- Request 1:
In the forum thread on DVI displays, what value does joemc91 say to set in the Option "Monitor Layout" line?

This was generated from when I used Mandrake.

Note: I don't use XFrontServer.

Using DVI, Geforce 4, Ti 4400 128mb videocard. CML174SW monitor

Everything works fine

----------

## joemc91

I had trouble getting my ATI 8500 to display to my lcd on dvi as well.

1: Make sure that the lcd's native resolution is the only resolution allowed to be used, so no 640x480.  This may be unique to my monitor, but if I used anything other than native, it was absolutely unreadable.

2: Find the line: Option "Monitor Layout" and chage the setting to "TMDS", that'll force output to the DVI port.  Hope this helps!

----------

## pontifikas

@ASIO BOB

Thanks for your interest man but you see thats the issue.NVIDIA drivers do support DVI while ATI's not(at least not in all circumstances).I've been searching through out the web for almost 2 months and I've met too many people having the same problem and, strangely, enough people that managed to get DVI first time.You would be suprised to see how many configuration combinations I've tried(kernels,X's,drivers,XF86Configs)

- Supplied information:
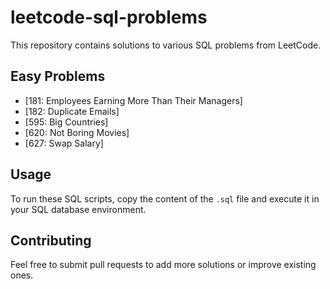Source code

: # leetcode-sql-problems

This repository contains solutions to various SQL problems from LeetCode.

## Easy Problems
- [181: Employees Earning More Than Their Managers]
- [182: Duplicate Emails]
- [595: Big Countries]
- [620: Not Boring Movies]
- [627: Swap Salary]

## Usage
To run these SQL scripts, copy the content of the `.sql` file and execute it in your SQL database environment.

## Contributing
Feel free to submit pull requests to add more solutions or improve existing ones.
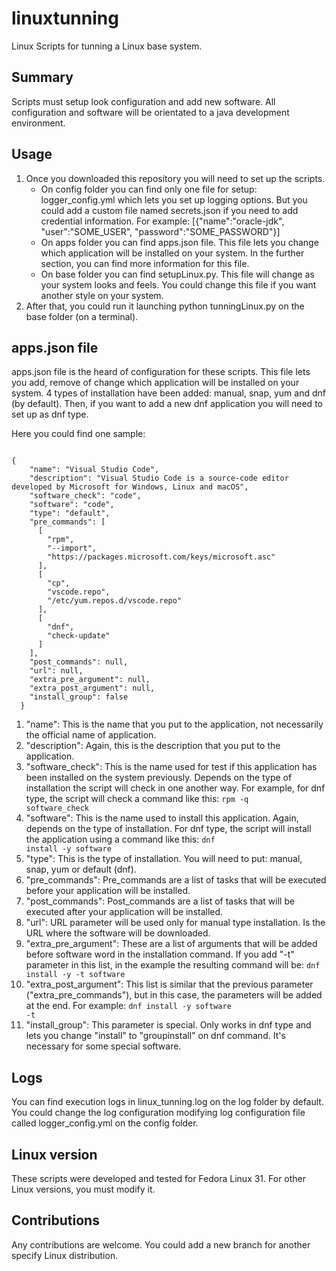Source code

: # linuxtunning

Linux Scripts for tunning a Linux base system.

## Summary

Scripts must setup look configuration and add new software. All configuration and software will be orientated to a java development environment.

## Usage

1. Once you downloaded this repository you will need to set up the scripts. 
	* On config folder you can find only one file for setup: logger\_config.yml which lets you set up logging options. But you could add a custom file named secrets.json if you need to add credential information. For example: [{"name":"oracle-jdk", "user":"SOME\_USER", "password":"SOME\_PASSWORD"}]
	* On apps folder you can find apps.json file. This file lets you change which application will be installed on your system. In the further section, you can find more information for this file.
	* On base folder you can find setupLinux.py. This file will change as your system looks and feels. You could change this file if you want another style on your system.
2. After that, you could run it launching python tunningLinux.py on the base folder (on a terminal).

## apps.json file
apps.json file is the heard of configuration for these scripts. This file lets you add, remove of change which application will be installed on your system. 4 types of installation have been added: manual, snap, yum and dnf (by default). Then, if you want to add a new dnf application you will need to set up as dnf type.

Here you could find one sample:

<pre><code>
{
    "name": "Visual Studio Code",
    "description": "Visual Studio Code is a source-code editor developed by Microsoft for Windows, Linux and macOS",
    "software_check": "code",
    "software": "code",
    "type": "default",
    "pre_commands": [
      [
        "rpm",
        "--import",
        "https://packages.microsoft.com/keys/microsoft.asc"
      ],
      [
        "cp",
        "vscode.repo",
        "/etc/yum.repos.d/vscode.repo"
      ],
      [
        "dnf",
        "check-update"
      ]
    ],
    "post_commands": null,
    "url": null,
    "extra_pre_argument": null,
    "extra_post_argument": null,
    "install_group": false
  }
</code></pre>

1. "name": This is the name that you put to the application, not necessarily the official name of application.
2. "description": Again, this is the description that you put to the application.
3. "software\_check": This is the name used for test if this application has been installed on the system previously. Depends on the type of installation the script will check in one another way. For example, for dnf type, the script will check a command like this: <code>rpm -q software_check</code>
4. "software": This is the name used to install this application. Again, depends on the type of installation. For dnf type, the script will install the application using a command like this: <code>dnf install -y software</code>
5. "type": This is the type of installation. You will need to put: manual, snap, yum or default (dnf).
6. "pre\_commands": Pre\_commands are a list of tasks that will be executed before your application will be installed.
7. "post\_commands": Post\_commands are a list of tasks that will be executed after your application will be installed.
8. "url": URL parameter will be used only for manual type installation. Is the URL where the software will be downloaded.
9. "extra\_pre\_argument": These are a list of arguments that will be added before software word in the installation command. If you add "-t" parameter in this list, in the example the resulting command will be: <code>dnf install -y -t software</code>
10. "extra\_post\_argument": This list is similar that the previous parameter ("extra\_pre\_commands"), but in this case, the parameters will be added at the end. For example: <code>dnf install -y software -t</code>
11. "install_group": This parameter is special. Only works in dnf type and lets you change "install" to "groupinstall" on dnf command. It's necessary for some special software.

## Logs

You can find execution logs in linux\_tunning.log on the log folder by default. You could change the log configuration modifying log configuration file called logger\_config.yml on the config folder.

## Linux version

These scripts were developed and tested for Fedora Linux 31. For other Linux versions, you must modify it.

## Contributions

Any contributions are welcome. You could add a new branch for another specify Linux distribution. 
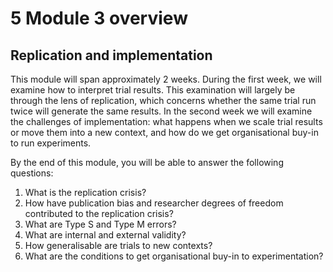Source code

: # 5 Module 3 overview

## Replication and implementation

This module will span approximately 2 weeks. During the first week, we will examine how to interpret trial results. This examination will largely be through the lens of replication, which concerns whether the same trial run twice will generate the same results. In the second week we will examine the challenges of implementation: what happens when we scale trial results or move them into a new context, and how do we get organisational buy-in to run experiments.

By the end of this module, you will be able to answer the following questions:

1. What is the replication crisis?
2. How have publication bias and researcher degrees of freedom contributed to the replication crisis?
3. What are Type S and Type M errors?
4. What are internal and external validity?
5. How generalisable are trials to new contexts?
6. What are the conditions to get organisational buy-in to experimentation?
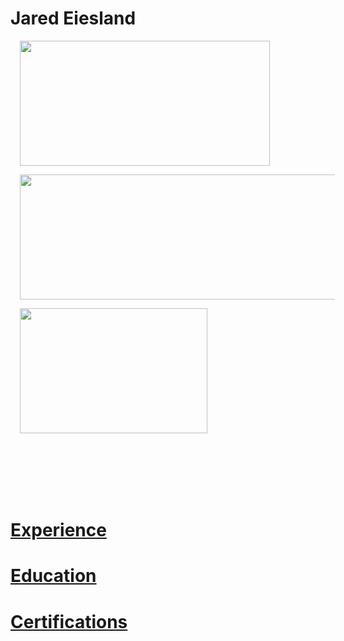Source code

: # Jared Eiesland
<html>
  <Body>
  
   <p><img style="padding: 0 15px; float: center;" 
            src ="https://i.imgur.com/JZI2hPi.gif" 
            width="400" height="200"
            ALIGN="center"/></p>
            
   <p><img style="padding: 0 15px; float: center;" 
            src ="https://i.imgur.com/pI9Yf3d.jpg" 
            width="600" height="200"
            ALIGN="center"/>         </p>    
            
   <p><img style="padding: 0 15px; float: center;" 
            src ="https://i.imgur.com/Uai8sk0.jpg" 
            width="300" height="200"
            ALIGN="center"/>          </p>
     


        
    
   </br>
    </br>
    </br>
    </br>
    </br>
   <h1><a href="https://github.com/jaredeiesland/Curriculum-Vitae/blob/master/Experience.md#jared-eiesland---experience">Experience</a></h1>
     <h1><a href="https://github.com/jaredeiesland/Curriculum-Vitae/blob/master/Education.md#jared-eiesland---education">Education</a></h1>
         <h1><a href="https://github.com/jaredeiesland/Curriculum-Vitae/blob/master/Certifications.md#jared-eiesland---certifications">Certifications</a></h1>
    
   </body>
  </html>
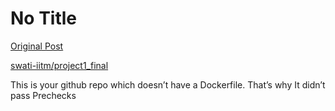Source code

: # No Title

[Original Post](https://discourse.onlinedegree.iitm.ac.in/t/171141/232)

<p><a href="https://github.com/swati-iitm/project1_final" rel="noopener nofollow ugc">swati-iitm/project1_final</a></p>
<p>This is your github repo which doesn’t have a Dockerfile. That’s why It didn’t pass Prechecks</p>
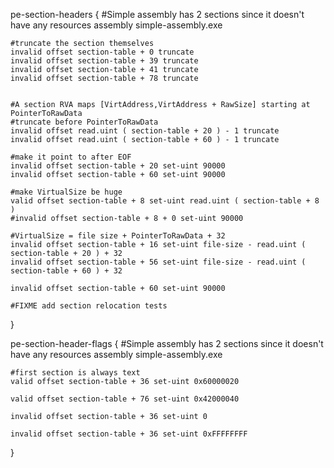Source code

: pe-section-headers {
	#Simple assembly has 2 sections since it doesn't have any resources
	assembly simple-assembly.exe

	#truncate the section themselves
	invalid offset section-table + 0 truncate
	invalid offset section-table + 39 truncate
	invalid offset section-table + 41 truncate
	invalid offset section-table + 78 truncate


	#A section RVA maps [VirtAddress,VirtAddress + RawSize] starting at PointerToRawData
	#truncate before PointerToRawData
	invalid offset read.uint ( section-table + 20 ) - 1 truncate
	invalid offset read.uint ( section-table + 60 ) - 1 truncate

	#make it point to after EOF
	invalid offset section-table + 20 set-uint 90000
	invalid offset section-table + 60 set-uint 90000

	#make VirtualSize be huge
	valid offset section-table + 8 set-uint read.uint ( section-table + 8 )
	#invalid offset section-table + 8 + 0 set-uint 90000

	#VirtualSize = file size + PointerToRawData + 32
	invalid offset section-table + 16 set-uint file-size - read.uint ( section-table + 20 ) + 32
	invalid offset section-table + 56 set-uint file-size - read.uint ( section-table + 60 ) + 32

	invalid offset section-table + 60 set-uint 90000

	#FIXME add section relocation tests
}

pe-section-header-flags {
	#Simple assembly has 2 sections since it doesn't have any resources
	assembly simple-assembly.exe

	#first section is always text
	valid offset section-table + 36 set-uint 0x60000020

	valid offset section-table + 76 set-uint 0x42000040

	invalid offset section-table + 36 set-uint 0

	invalid offset section-table + 36 set-uint 0xFFFFFFFF
}
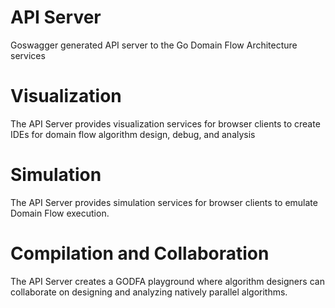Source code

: # API Server

Goswagger generated API server to the Go Domain Flow Architecture services

# Visualization

The API Server provides visualization services for browser clients to create IDEs for domain flow algorithm design, debug, and analysis

# Simulation

The API Server provides simulation services for browser clients to emulate Domain Flow execution.

# Compilation and Collaboration

The API Server creates a GODFA playground where algorithm designers can collaborate on designing and analyzing natively parallel algorithms.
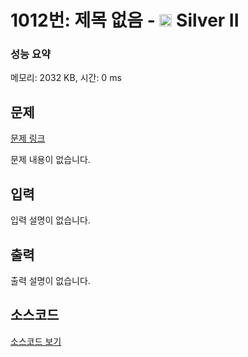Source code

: # 1012번: 제목 없음 - <img src="https://static.solved.ac/tier_small/9.svg" style="height:20px" /> Silver II

<!-- performance -->
### 성능 요약
메모리: 2032 KB, 시간: 0 ms
<!-- end -->

## 문제

[문제 링크](https://boj.kr/1012)

문제 내용이 없습니다.

## 입력

입력 설명이 없습니다.

## 출력

출력 설명이 없습니다.

## 소스코드

[소스코드 보기](제목%20없음.cpp)
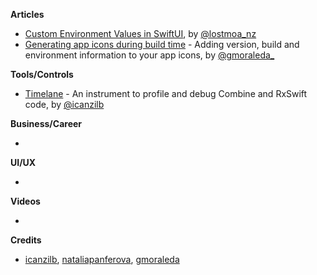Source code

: 
**Articles**

* [Custom Environment Values in SwiftUI](https://lostmoa.com/blog/CustomEnvironmentValuesInSwiftUI/), by [@lostmoa_nz](https://twitter.com/lostmoa_nz)
* [Generating app icons during build time](http://moraleda.info/blog/2020/02/25/xcode-generating-app-icons-during-build-time.html) - Adding version, build and environment information to your app icons, by [@gmoraleda_](https://twitter.com/gmoraleda_)

**Tools/Controls**

* [Timelane](http://timelane.tools) - An instrument to profile and debug Combine and RxSwift code, by [@icanzilb](https://twitter.com/icanzilb)


**Business/Career**

* 

**UI/UX**

* 

**Videos**

* 

**Credits**

* [icanzilb](https://github.com/icanzilb), [nataliapanferova](https://github.com/nataliapanferova), [gmoraleda](https://github.com/gmoraleda)


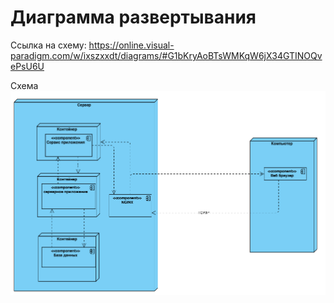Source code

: # Диаграмма развертывания

Ссылка на схему:
https://online.visual-paradigm.com/w/ixszxxdt/diagrams/#G1bKryAoBTsWMKqW6jX34GTINOQvePsU6U

Схема
![img.png](images/deployment_diagram.png)

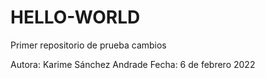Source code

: # HELLO-WORLD
Primer repositorio de prueba cambios

Autora: Karime Sánchez Andrade
Fecha: 6 de febrero 2022
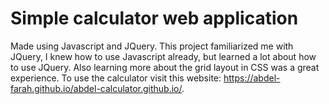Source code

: # Simple calculator web application
Made using Javascript and JQuery. This project familiarized me with JQuery, I knew
how to use Javascript already, but learned a lot about how to use JQuery. Also learning more about
the grid layout in CSS was a great experience.
To use the calculator visit this website: https://abdel-farah.github.io/abdel-calculator.github.io/.
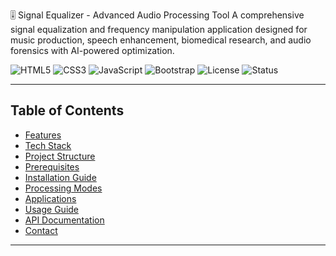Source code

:🎚️ Signal Equalizer - Advanced Audio Processing Tool
A comprehensive signal equalization and frequency manipulation application designed for music production, speech enhancement, biomedical research, and audio forensics with AI-powered optimization.

![HTML5](https://img.shields.io/badge/HTML5-E34F26?style=flat&logo=html5&logoColor=white)
![CSS3](https://img.shields.io/badge/CSS3-1572B6?style=flat&logo=css3&logoColor=white)
![JavaScript](https://img.shields.io/badge/JavaScript-F7DF1E?style=flat&logo=javascript&logoColor=black)
![Bootstrap](https://img.shields.io/badge/Bootstrap_5-7952B3?style=flat&logo=bootstrap&logoColor=white)
![License](https://img.shields.io/badge/license-MIT-green)
![Status](https://img.shields.io/badge/status-active-success)

---

## Table of Contents

- [Features](#features)
- [Tech Stack](#tech-stack)
- [Project Structure](#project-structure)
- [Prerequisites](#prerequisites)
- [Installation Guide](#installation-guide)
- [Processing Modes](#processing-modes)
- [Applications](#applications)
- [Usage Guide](#usage-guide)
- [API Documentation](#api-documentation)
- [Contact](#contact)

---

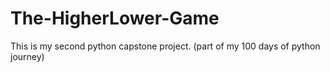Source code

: # The-HigherLower-Game

This is my second python capstone project.
(part of my 100 days of python journey)
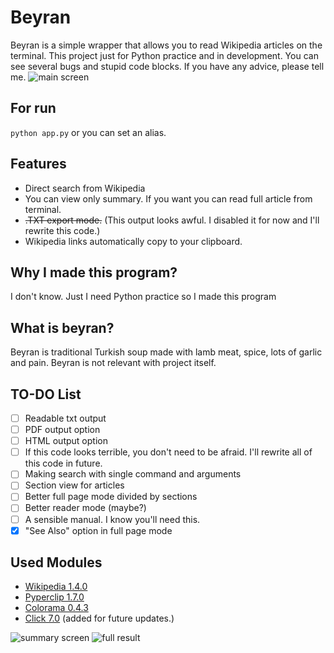 # Beyran

Beyran is a simple wrapper that allows you to read Wikipedia articles on the terminal. This project just for Python practice and in development. You can see several bugs and stupid code blocks. If you have any advice, please tell me.
![main screen](http://tinyimg.io/i/artYQ9F.png)

## For run
`python app.py` or you can set an alias.

## Features
* Direct search from Wikipedia
* You can view only summary. If you want you can read full article from terminal.
* ~~.TXT export mode.~~ (This output looks awful. I disabled it for now and I'll rewrite this code.)
* Wikipedia links automatically copy to your clipboard.

## Why I made this program?
I don't know. Just I need Python practice so I made this program

## What is beyran?
Beyran is traditional Turkish soup made with lamb meat, spice, lots of garlic and pain. Beyran is not relevant with project itself.

## TO-DO List
- [ ] Readable txt output 
- [ ] PDF output option
- [ ] HTML output option
- [ ] If this code looks terrible, you don't need to be afraid. I'll rewrite all of this code in future.
- [ ] Making search with single command and arguments
- [ ] Section view for articles
- [ ] Better full page mode divided by sections
- [ ] Better reader mode (maybe?)
- [ ] A sensible manual. I know you'll need this. 
- [X] "See Also" option in full page mode

## Used Modules
- [Wikipedia 1.4.0](https://pypi.org/project/wikipedia/)
- [Pyperclip 1.7.0](https://pypi.org/project/pyperclip/)
- [Colorama 0.4.3](https://pypi.org/project/colorama/)
- [Click 7.0](https://pypi.org/project/click) (added for future updates.)

![summary screen](http://tinyimg.io/i/VG9l7BH.png)
![full result](http://tinyimg.io/i/8OTi79Z.png)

- Request 2:
In the listing, arrange everything from the line containing "# Диаграмма развертывания" down to the line containing "Primer repositorio de prueba cambios" as a JSON list of strings, one string per line. Skip blank lines and leave out the pictures.

- Output 1:
"TMDS"

- Output 2:
[
  ": # Диаграмма развертывания",
  "Ссылка на схему:",
  "https://online.visual-paradigm.com/w/ixszxxdt/diagrams/#G1bKryAoBTsWMKqW6jX34GTINOQvePsU6U",
  "Схема",
  "![img.png](images/deployment_diagram.png)",
  "Source code",
  ": # HELLO-WORLD",
  "Primer repositorio de prueba cambios"
]